By Matthew Salzler, MD
Many of us never believed the mountains of snow would melt and we’d be engaging in any outdoor exercise other than shoveling – but somehow, summer is upon us in Boston.
For most of us, the first instinct is to get outside and make up for months of hibernation and treadmills. But it’s important to temper your excitement and approach your summer workout safely. Not doing so could land you with an injury that will put a damper on your long-awaited days outdoors.
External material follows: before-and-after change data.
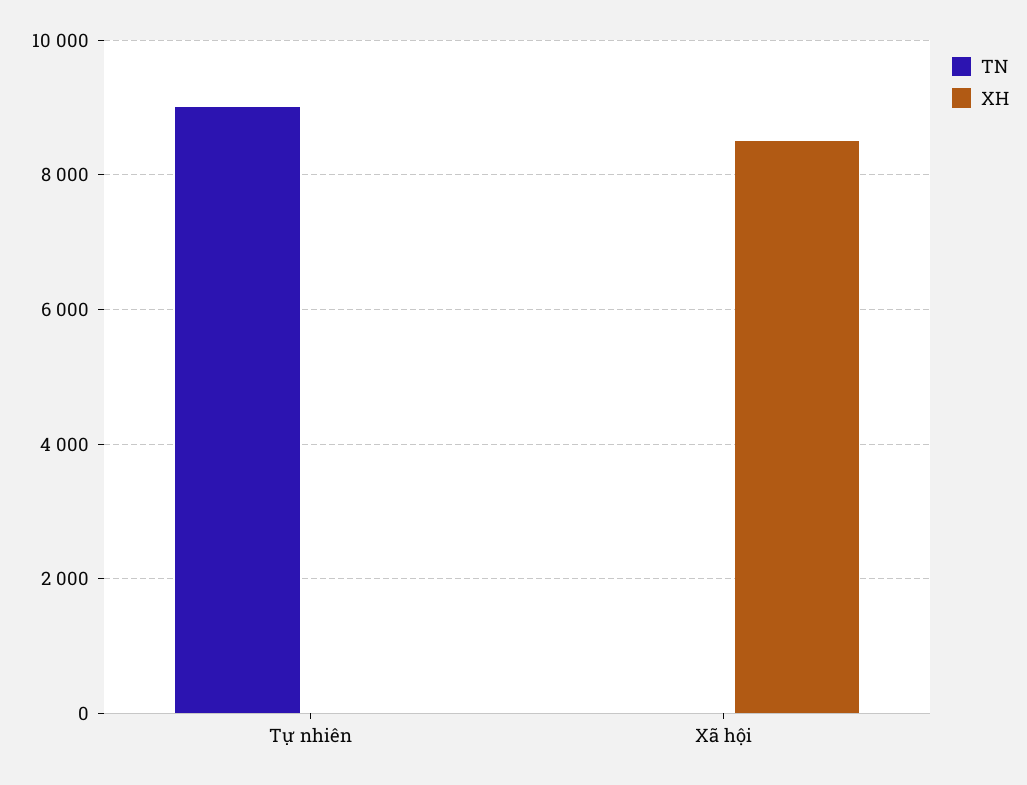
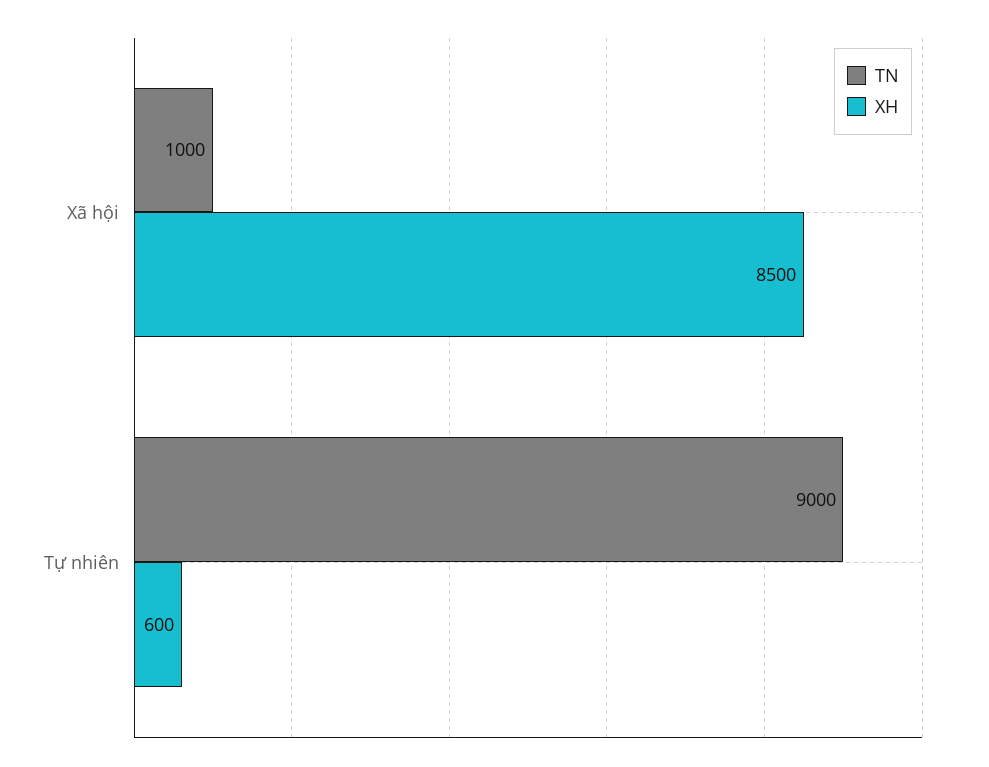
  {
    "TN": {
      "Tự nhiên": 9000,
-     "Xã hội": 0
+     "Xã hội": 1000
    },
    "XH": {
-     "Tự nhiên": 0,
+     "Tự nhiên": 600,
      "Xã hội": 8500
    }
  }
Stay cool and maintain hydration. Try to avoid exercising outdoors in the heat of the day; whenever possible plan runs before 10:00 a.m. or after 3:00 p.m. Staying well hydrated is an important component of summer exercise to prevent heat exhaustion and heat stroke. That means more than drinking water, as your body also loses salt when you sweat. Try replacing this loss with products like sports drinks or salt tablets. Avoid caffeine or alcohol prior to an outdoor workout as these can also cause dehydration.
Maintain balance. Many injuries occur because of muscle imbalances such as weak hamstrings or glutes, predisposing you to overuse injuries as well as ACL tears. In addition to your workout of choice, be it biking, running or contact sports, incorporating full body strengthening is important. This will lower the risk of injuries for all activities.
…but don’t overdo it. While full body strength training is important, it’s also critical that you build up to it properly. Attempting to tone up too quickly is more likely to land you with an injury. If you’re exercising on your own, begin with light weights and consider getting tips from a trainer for proper technique. Many strength training classes can be modified based on your level. If you’re just starting out or recovering from an injury, it’s best to approach the instructor before class and let them know. They can often show you modifications that will make the exercises less intense until you build up the proper strength.
Know when to see a doctor. Many summer workouts come with aches and pains, and it’s tough to know when that requires a trip to the doctor. While issues like IT-Band pain and tendinitis may require medical attention, they can be treated with rest in many scenarios. However, symptoms like swelling, popping or snapping in the joints, or an unexplained change or weakness in a muscle, is more likely to require medical attention. The latter symptoms may not always hurt as badly, but they could be the sign of something much worse if not treated properly.
Choose the right location. Where you run can be just as important as when and how. In general, concrete has the highest impact on your knees and joints. Asphalt is a better option, with gravel having even less of an impact. When possible, consider running on tracks and packed soil. It’s also important to know your body and what kind of foundation you can handle without pain. When it comes to locations, Castle Island can be a great choice for good scenery and the fellowship of other runners.
While joint and muscle pain are a critical focus of summer workout safety, I would be remiss not to close with the all-important health reminder to wear appropriate sunscreen during summer workouts, whether you’re going for a bike ride, running in the park or playing tennis. Exercise is great for your health, but not if you’re doing long term damage to your skin. So put on some sunscreen, and take precautions so that you can enjoy the warm weather while it’s here. As Bostonians know all too well – it only lasts for so long.
Matthew Salzler, MD, is an orthopaedic surgeon at Tufts Medical Center, specializing in sports medicine, and an instructor at Tufts University School of Medicine.